The door to the scrub room opened. Light and sound streamed inside. Both Ricky and Bào cringed. A Reason officer poked his head into the room. “I’m looking for Kevin Chen. I heard he came in here,” said the officer, looking down at them propped against the large sinks. Behind him, the medbay was filled with shouting people and screaming alarms. It almost looked like the bar, except the lights were on full blast and way more people were covered in blood.
“Sometimes I’m Kevin Chen,” said Bào, giggling. “And sometimes I’m not.”
“Uh,” said the officer.
“This is Chen. He’s having some pain management therapy under the supervision of a trained medical professional right now. What do you want with him?” asked Ricky.

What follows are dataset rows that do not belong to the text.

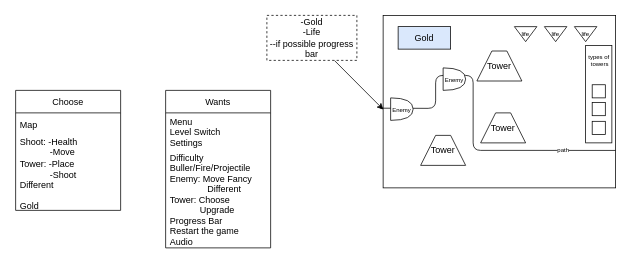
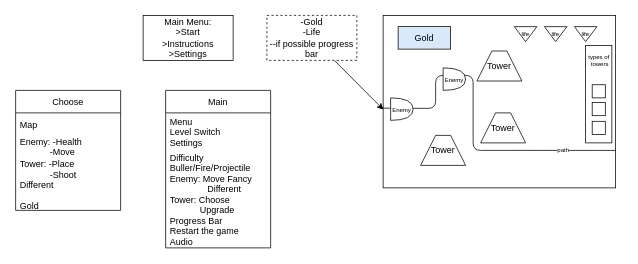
  <mxCell id="0" />
  <mxCell id="1" parent="0" />
+ <mxCell id="2" value="Main&amp;nbsp;Menu:&lt;br&gt;&amp;gt;Start&lt;br&gt;&amp;gt;Instructions&lt;br&gt;&amp;gt;Settings" style="rounded=0;whiteSpace=wrap;html=1;" parent="1" vertex="1"><mxGeometry x="190" y="20" width="120" height="60" as="geometry" /></mxCell>
  <mxCell id="3" style="edgeStyle=none;html=1;entryX=0.001;entryY=0.546;entryDx=0;entryDy=0;entryPerimeter=0;" parent="1" source="4" target="5" edge="1"><mxGeometry relative="1" as="geometry" /></mxCell>
  <mxCell id="4" value="-Gold&lt;br&gt;-Life&lt;br&gt;--if possible progress bar" style="rounded=0;whiteSpace=wrap;html=1;dashed=1;" parent="1" vertex="1"><mxGeometry x="355" y="20" width="120" height="60" as="geometry" /></mxCell>
  <mxCell id="5" value="" style="rounded=0;whiteSpace=wrap;html=1;" parent="1" vertex="1"><mxGeometry x="510" y="20" width="310" height="230" as="geometry" /></mxCell>
  <mxCell id="6" value="Gold" style="rounded=0;whiteSpace=wrap;html=1;fillColor=#dae8fc;" parent="1" vertex="1"><mxGeometry x="530" y="35" width="70" height="30" as="geometry" /></mxCell>
  <mxCell id="7" value="" style="triangle;whiteSpace=wrap;html=1;rotation=90;" parent="1" vertex="1"><mxGeometry x="690" y="30" width="20" height="30" as="geometry" /></mxCell>
  <mxCell id="8" value="" style="rounded=0;whiteSpace=wrap;html=1;" parent="1" vertex="1"><mxGeometry x="780" y="60" width="35" height="130" as="geometry" /></mxCell>
  <mxCell id="9" value="" style="whiteSpace=wrap;html=1;aspect=fixed;" parent="1" vertex="1"><mxGeometry x="788.75" y="112.5" width="17.5" height="17.5" as="geometry" /></mxCell>
  <mxCell id="10" value="" style="whiteSpace=wrap;html=1;aspect=fixed;" parent="1" vertex="1"><mxGeometry x="788.75" y="136.25" width="17.5" height="17.5" as="geometry" /></mxCell>
  <mxCell id="11" value="" style="whiteSpace=wrap;html=1;aspect=fixed;" parent="1" vertex="1"><mxGeometry x="788.75" y="161.25" width="17.5" height="17.5" as="geometry" /></mxCell>
  <mxCell id="12" value="" style="endArrow=none;html=1;exitX=-0.012;exitY=0.538;exitDx=0;exitDy=0;exitPerimeter=0;entryX=1;entryY=0.783;entryDx=0;entryDy=0;entryPerimeter=0;" parent="1" source="5" target="5" edge="1"><mxGeometry width="50" height="50" relative="1" as="geometry"><mxPoint x="600" y="120" as="sourcePoint" /><mxPoint x="650" y="70" as="targetPoint" /><Array as="points"><mxPoint x="580" y="144" /><mxPoint x="580" y="100" /><mxPoint x="630" y="100" /><mxPoint x="630" y="200" /></Array></mxGeometry></mxCell>
  <mxCell id="13" value="path" style="edgeLabel;html=1;align=center;verticalAlign=middle;resizable=0;points=[];fontSize=8;" vertex="1" connectable="0" parent="12"><mxGeometry x="0.689" y="1" relative="1" as="geometry"><mxPoint as="offset" /></mxGeometry></mxCell>
  <mxCell id="14" value="&lt;font style=&quot;font-size: 8px&quot;&gt;Enemy&lt;/font&gt;" style="shape=or;whiteSpace=wrap;html=1;" parent="1" vertex="1"><mxGeometry x="520" y="130" width="30" height="30" as="geometry" /></mxCell>
  <mxCell id="15" value="&lt;font style=&quot;font-size: 8px&quot;&gt;Enemy&lt;/font&gt;" style="shape=or;whiteSpace=wrap;html=1;" parent="1" vertex="1"><mxGeometry x="590" y="90" width="30" height="30" as="geometry" /></mxCell>
  <mxCell id="16" value="Tower" style="shape=trapezoid;perimeter=trapezoidPerimeter;whiteSpace=wrap;html=1;fixedSize=1;" parent="1" vertex="1"><mxGeometry x="635" y="67.5" width="60" height="40" as="geometry" /></mxCell>
  <mxCell id="17" value="Tower" style="shape=trapezoid;perimeter=trapezoidPerimeter;whiteSpace=wrap;html=1;fixedSize=1;" parent="1" vertex="1"><mxGeometry x="640" y="150" width="60" height="40" as="geometry" /></mxCell>
  <mxCell id="18" value="Tower" style="shape=trapezoid;perimeter=trapezoidPerimeter;whiteSpace=wrap;html=1;fixedSize=1;" parent="1" vertex="1"><mxGeometry x="560" y="180" width="60" height="40" as="geometry" /></mxCell>
  <mxCell id="19" value="Choose" style="swimlane;fontStyle=0;childLayout=stackLayout;horizontal=1;startSize=30;horizontalStack=0;resizeParent=1;resizeParentMax=0;resizeLast=0;collapsible=1;marginBottom=0;" parent="1" vertex="1"><mxGeometry x="20" y="120" width="140" height="160" as="geometry" /></mxCell>
  <mxCell id="20" value="Map" style="text;strokeColor=none;fillColor=none;align=left;verticalAlign=middle;spacingLeft=4;spacingRight=4;overflow=hidden;points=[[0,0.5],[1,0.5]];portConstraint=eastwest;rotatable=0;" parent="19" vertex="1"><mxGeometry y="30" width="140" height="30" as="geometry" /></mxCell>
- <mxCell id="21" value="Shoot: -Health&#10;            -Move&#10;              -Die" style="text;strokeColor=none;fillColor=none;align=left;verticalAlign=middle;spacingLeft=4;spacingRight=4;overflow=hidden;points=[[0,0.5],[1,0.5]];portConstraint=eastwest;rotatable=0;" parent="19" vertex="1"><mxGeometry y="60" width="140" height="30" as="geometry" /></mxCell>
+ <mxCell id="21" value="Enemy: -Health&#10;            -Move&#10;              -Die" style="text;strokeColor=none;fillColor=none;align=left;verticalAlign=middle;spacingLeft=4;spacingRight=4;overflow=hidden;points=[[0,0.5],[1,0.5]];portConstraint=eastwest;rotatable=0;" parent="19" vertex="1"><mxGeometry y="60" width="140" height="30" as="geometry" /></mxCell>
  <mxCell id="22" value="Tower: -Place&#10;            -Shoot&#10;Different&#10;&#10;Gold" style="text;strokeColor=none;fillColor=none;align=left;verticalAlign=middle;spacingLeft=4;spacingRight=4;overflow=hidden;points=[[0,0.5],[1,0.5]];portConstraint=eastwest;rotatable=0;" parent="19" vertex="1"><mxGeometry y="90" width="140" height="70" as="geometry" /></mxCell>
- <mxCell id="23" value="Wants" style="swimlane;fontStyle=0;childLayout=stackLayout;horizontal=1;startSize=30;horizontalStack=0;resizeParent=1;resizeParentMax=0;resizeLast=0;collapsible=1;marginBottom=0;" parent="1" vertex="1"><mxGeometry x="220" y="120" width="140" height="210" as="geometry" /></mxCell>
+ <mxCell id="23" value="Main" style="swimlane;fontStyle=0;childLayout=stackLayout;horizontal=1;startSize=30;horizontalStack=0;resizeParent=1;resizeParentMax=0;resizeLast=0;collapsible=1;marginBottom=0;" parent="1" vertex="1"><mxGeometry x="220" y="120" width="140" height="210" as="geometry" /></mxCell>
  <mxCell id="24" value="Menu&#10;Level Switch&#10;Settings" style="text;strokeColor=none;fillColor=none;align=left;verticalAlign=middle;spacingLeft=4;spacingRight=4;overflow=hidden;points=[[0,0.5],[1,0.5]];portConstraint=eastwest;rotatable=0;" parent="23" vertex="1"><mxGeometry y="30" width="140" height="50" as="geometry" /></mxCell>
  <mxCell id="25" value="Difficulty&#10;Buller/Fire/Projectile&#10;Enemy: Move Fancy&#10;               Different&#10;Tower: Choose&#10;            Upgrade&#10;Progress Bar&#10;Restart the game&#10;Audio" style="text;strokeColor=none;fillColor=none;align=left;verticalAlign=middle;spacingLeft=4;spacingRight=4;overflow=hidden;points=[[0,0.5],[1,0.5]];portConstraint=eastwest;rotatable=0;" parent="23" vertex="1"><mxGeometry y="80" width="140" height="130" as="geometry" /></mxCell>
  <mxCell id="26" value="" style="triangle;whiteSpace=wrap;html=1;rotation=90;" vertex="1" parent="1"><mxGeometry x="730" y="30" width="20" height="30" as="geometry" /></mxCell>
  <mxCell id="27" value="" style="triangle;whiteSpace=wrap;html=1;rotation=90;" vertex="1" parent="1"><mxGeometry x="770" y="30" width="20" height="30" as="geometry" /></mxCell>
  <mxCell id="28" value="life" style="text;html=1;strokeColor=none;fillColor=none;align=center;verticalAlign=middle;whiteSpace=wrap;rounded=0;fontSize=8;" vertex="1" parent="1"><mxGeometry x="670" y="30" width="60" height="30" as="geometry" /></mxCell>
  <mxCell id="29" value="life" style="text;html=1;strokeColor=none;fillColor=none;align=center;verticalAlign=middle;whiteSpace=wrap;rounded=0;fontSize=8;" vertex="1" parent="1"><mxGeometry x="710" y="30" width="60" height="30" as="geometry" /></mxCell>
  <mxCell id="30" value="life" style="text;html=1;strokeColor=none;fillColor=none;align=center;verticalAlign=middle;whiteSpace=wrap;rounded=0;fontSize=8;" vertex="1" parent="1"><mxGeometry x="750" y="30" width="60" height="30" as="geometry" /></mxCell>
  <mxCell id="31" value="&lt;font style=&quot;font-size: 8px&quot;&gt;types of&lt;br&gt;&amp;nbsp;towers&lt;/font&gt;" style="text;html=1;strokeColor=none;fillColor=none;align=center;verticalAlign=middle;whiteSpace=wrap;rounded=0;fontSize=6;" vertex="1" parent="1"><mxGeometry x="767.5" y="65" width="60" height="30" as="geometry" /></mxCell>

“He’s needed on the bridge immediately,” said the officer.
Bào tried to get to standing. He stopped halfway up, resting on his knees. His joints had stuck in that position. He hoped that Ricky would think it was from the excess of meds. She got to her feet, then put her hands under his arms and lifted.
“You’re lighter than you look,” she said, holding him for a moment as his knees crackled to life. They shuffled out through the medbay, arm in arm. Bào hoped i
t looked chummy and not like his legs were about to give out. Then again, no one was paying attention to them. Crew members moaned on gurneys and slouched in chairs because they’d run out of room.
“Did we do this?” Bào asked Ricky.
“I hope not,” she replied.
The shift doctor waved Ricky over. He stood over a patient moaning on the surgery table, a piece of metal the size of a cricket bat sticking out of his abdomen. Something terrible had happened while they’d been locked in the scrub room.
“Doctor Tang, jump in on one of the critical ones,” said the shift doctor, trying to determine how to remove the metal from the man without killing him. Ricky looked around at the pools of blood and parts of people that were barely attached to their owners.
“I’m going to head to the bridge and see if they need help,” said Ricky, backing away from the carnage. “Happy to help out my buddy Kevin.”
“No – that’s not where we need–” began the shift doctor. The patient in front of him began to shake violently, spraying a fine mist of red blood over his scrubs. While he was distracted, Ricky pushed Bào toward the door.
“Not my area of expertise,” she muttered.
In the elevator the officer eyed them both warily from across the car.
“You’re not supposed to be intoxicated or impaired while on duty,” he said.
“He said duty,” bubbled Ricky, barely holding it together.
Bào tried to keep a straight face, but nothing about him was straight. “I perform my duty every day with honor,” he said, raising his arm in the Reason salute.
Ricky nearly fell down laughing; she stayed bent over for six floors before leaning on Bào to pull herself upright again. The officer was not amused.
“This is no time for jokes,” he admonished. “We’re under attack.”
“I don’t believe he likes us,” said Ricky in a whisper that echoed throughout the elevator car.